Getting bots right for inbound work and customer engagement

Richard Firth, CEO, MIP Holdings
Richard Firth, CEO, MIP Holdings

Software bots have leapt from a standstill to a full run in recent years. Last year, the robotic process automation (RPA) market grew by over 60% (Gartner), and chatbots are growing 28% year-on-year (Technavio). Both qualify as software bots, colloquially just called 'bots'. Definitions can become quite broad, particularly when you factor in automation tasks. Then bots can cover the gamut from basic RPA to highly sophisticated forms of artificial intelligence.

This has led to some confusion over what bots are and caused delays in implementing the right bot choices. Yet, as the figures show, bots are incredibly useful and definitely something that businesses must consider.

RPA's meteoric rise underscores this: RPA is a relatively simple technology that mimics human behaviour, so it can take less effort to train. As a consequence, many companies started adopting RPA to get quick results and hopefully shortcut their digital journeys. Yet RPA is just the tip of the iceberg, and if you can grasp the broader promises of bots, you can find a lot more uses for them.

Bots start with processes

"Whether it's a voice bot, an image bot, a mail bot, a chatbot or something else, it literally is a small piece of code that can augment a human or take over human process," explained Richard Firth, CEO of MIP Holdings, one of the pioneering developers of bot solutions. Their experiences have taught Firth and his team a few crucial things about bots – specifically that knowing if you need bots, and whether they will be successful, starts with your processes.

"The fundamental ingredient is getting back to the industrial engineering trend of really designing your work processes. But you don't have to design 100% of the work processes to start getting value. You can take a look at your work processes and say: 'Which is my least inefficient? Or what is something that's impacting my business?'"

Bots essentially automate processes, and the steps and complexity of processes will dictate how effectively the bot can deliver on expectations.
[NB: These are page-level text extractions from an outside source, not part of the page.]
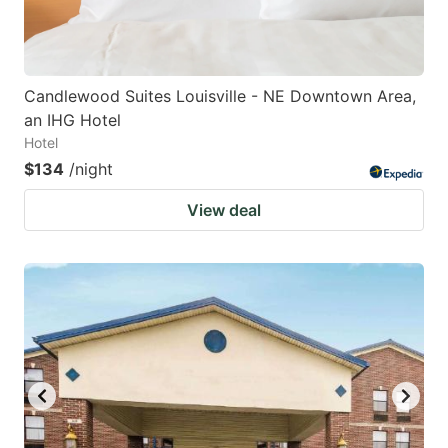
Candlewood Suites Louisville - NE Downtown Area,
an IHG Hotel
Hotel
$134
/night
View deal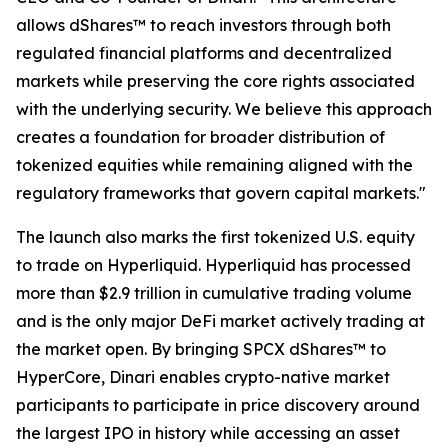
allows dShares™ to reach investors through both
regulated financial platforms and decentralized
markets while preserving the core rights associated
with the underlying security. We believe this approach
creates a foundation for broader distribution of
tokenized equities while remaining aligned with the
regulatory frameworks that govern capital markets."
The launch also marks the first tokenized U.S. equity
to trade on Hyperliquid. Hyperliquid has processed
more than $2.9 trillion in cumulative trading volume
and is the only major DeFi market actively trading at
the market open. By bringing SPCX dShares™ to
HyperCore, Dinari enables crypto-native market
participants to participate in price discovery around
the largest IPO in history while accessing an asset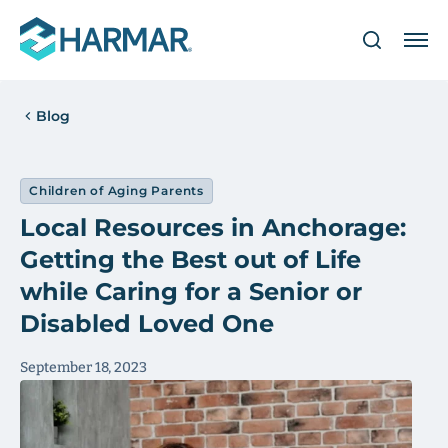
Blog
Children of Aging Parents
Local Resources in Anchorage:
Getting the Best out of Life
while Caring for a Senior or
Disabled Loved One
September 18, 2023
This is a crucial point, as many bot projects fail or become very expensive. According to research from Forrester, the service-to-licence ratio of bots (what you pay for extra services outside of the licence to make software productive) is more than three-to-one in favour of services. That is very expensive, and can happen for several reasons.

Keeping it simple

Bots must have a high success rate to be useful. Even if your bot is right 90% of the time, that 10% could mean a lot of human intervention, so you still lose. Getting a bot to 95% or 100% accuracy, though, can be difficult.

It doesn't have to be – success depends on several factors, such as the state of your processes and how complicated different process steps are. Many people get very excited, jump in with both feet, and end up with complex bots in confusing environments that produce very little. With bots, you must start at the ground and work your way up.

The journey to successful bots starts with processes. You need documented processes that run on computers, even if they are entirely manual. Instead of throwing all the work at a bot, it's more sound to have a bot take over limited steps and then improve upwards. Or build many simple bots to handle different steps. This keeps a lid on complexity and enables re-usability.

A bad process leads to a bad bot – there's no way around that.

"The nuance of what it takes to introduce automated processes sometimes gets lost in the big picture of the output, because people are thinking so big-picture they actually lose the simplicity of what they could do," Firth added.

Context matters

This lack of nuance also reveals why bots are confusing the market. Though they are often seen as mostly the same thing, there are major differences between bots and how they can be used. For example, a chatbot would require more training than RPA.

In one example, Firth cited, the bot didn't even need to read specific data – it just looked at the layout of an e-mail to determine if it's an invoice or something else. So one type of bot can do its job at a glance, while another needs significant tweaking to work right.

There is more to explore under the banner of bots. They can expose business processes to customers in very safe and convenient ways for both parties – a concept Firth calls 'business process socialisation'. There are also considerations around training specific bots, or how complex they should be.

But don't be scared away from bots because of claims around cost, complexity or training demands. Those are true, yet only tell part of the story. Bots are popular because they genuinely are game-changers in terms of digitisation and automation. Start small, and start with your processes, Firth advised: "The point of departure is putting very small proof of concept together, because volume also complicates the matter. Base these on mapped processes and take it one step at a time. A very simple bot can add massive value to a customer, if you do it right."